Nearly a decade deep in the rap game, Mike has released five critically hailed records and won a Grammy for Best Rap Performance by a Duo or Group with Outkast for the song “The Whole World.” But, in no uncertain terms, Mike will tell you that R.A.P. Music is his finest accomplishment. He’ll even call it a “classic.” Of course, every rapper calls every one of their albums a classic. The only difference is that Mike’s right.

“Until now, I’ve never really found the Killer Mike sound,” Mike admits. “But this time, I didn’t have to write a single rap. When the beats came on, I’d just start rapping. It was like I cut my wrist and the words just bled out. The chemistry was special.”

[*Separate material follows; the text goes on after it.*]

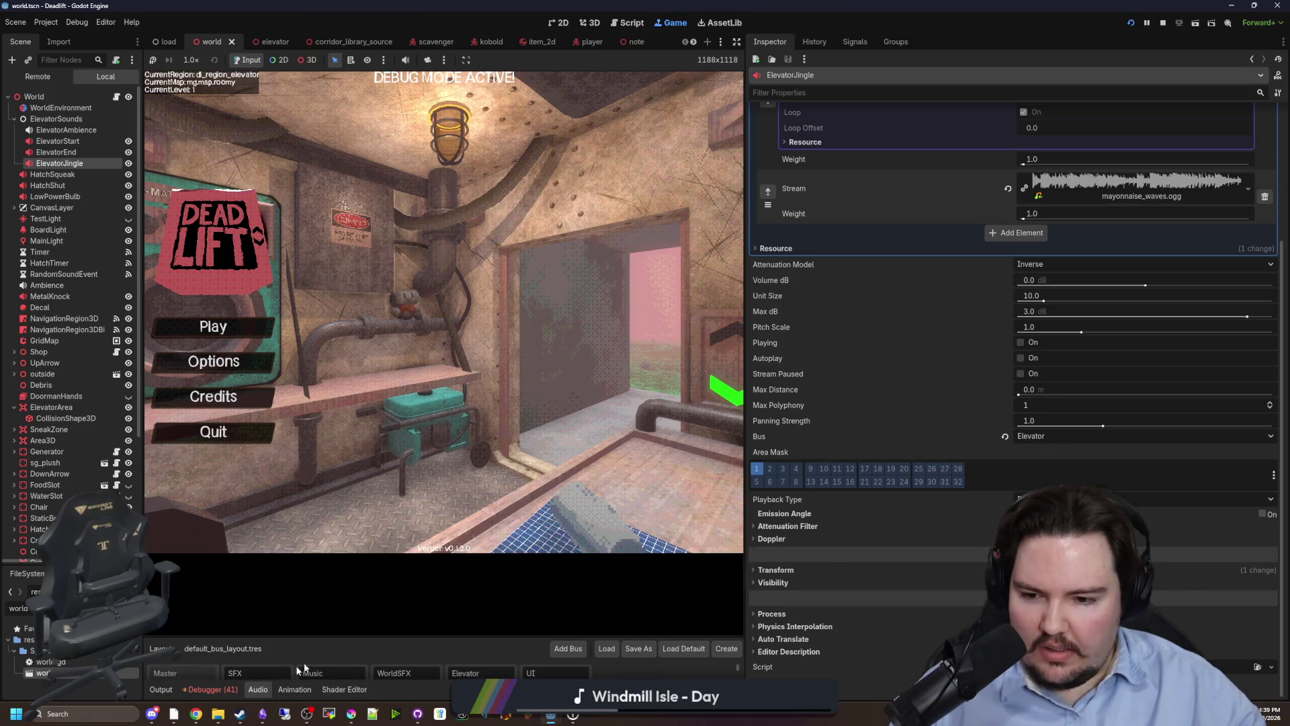
# Enlarge the bus panel and route the Elevator bus output into the Music bus.
pyautogui.moveTo(490, 636); pyautogui.dragTo(494, 442)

Not only does R.A.P. Music stand on its own as a stark document of the socio-economic discrepancies and racism that still plague America in 2011, it creates a kinetic soundtrack for our ever-present paranoia, fear, and loathing. The acronym in the title stands for “Rebellious African People’s Music” and it operates as a catchall container for Mike’s rage at everything from corporate chicanery to the fallout from the Reagan era. Although titled “R.A.P.,” it takes its influence from all genres that Blacks have rebelled through be it Gospel, Jazz, Soul, Rock or Funk. The title track expresses this fittingly.

“Rap was a vestige for black boys to learn the lessons that they’ve been robbed of because so many men were taken out of the community,” Mike thunders. “I make edutainment. I refuse to make any music that degrades me as a man. Rap made me study. Rap made me smarter. Rap made me harder.”

Even if you’re apolitical, R.A.P. Music operates flawlessly on that most basic rap level; it bangs hard out of any boom box, car stereo, or MP3 player. But if you think the modern rap world suffers because it spends too much time as the aural equivalent of Fox News, you’ll love R.A.P. Music. It’s the sound of a man stealing the remote control, kicking the TV down, and saying “Get up, go the f* outside and see the world for real!”

Fishhawk
Fishhawk is an Atlanta based alternative electro soul band consisting of producer and multi instrumentalist Andy Slagle and lead vocalist and wordsmith Nick Nickerson accompanied live by Stephanie Grant (Keys/Backing Vocals), James Brasswood (Bass) and Jonathan Bragg (Drums). Infectious melodies and textures from guitars, keyboards, pedals and voices soar overhead, coloring the energetic rhythms that keep you moving all while being entranced by the soulful and poetic lyrics that seem to be channeled by your own subconscious. Fishhawk has released two LP’s “Fishhawk” and, “Bells Underwater”, as well as a Sci-Fi concept EP “Spacehawk” all three available on iTunes. Now with a third LP titled “Bee” to be released in April and an opening slot on the “Shoes For Running Tour” with Big Boi of Outkast and Killer Mike, Fishhawk will prove that it can’t help but consistently reinvent it’s sound while staying true to it’s roots.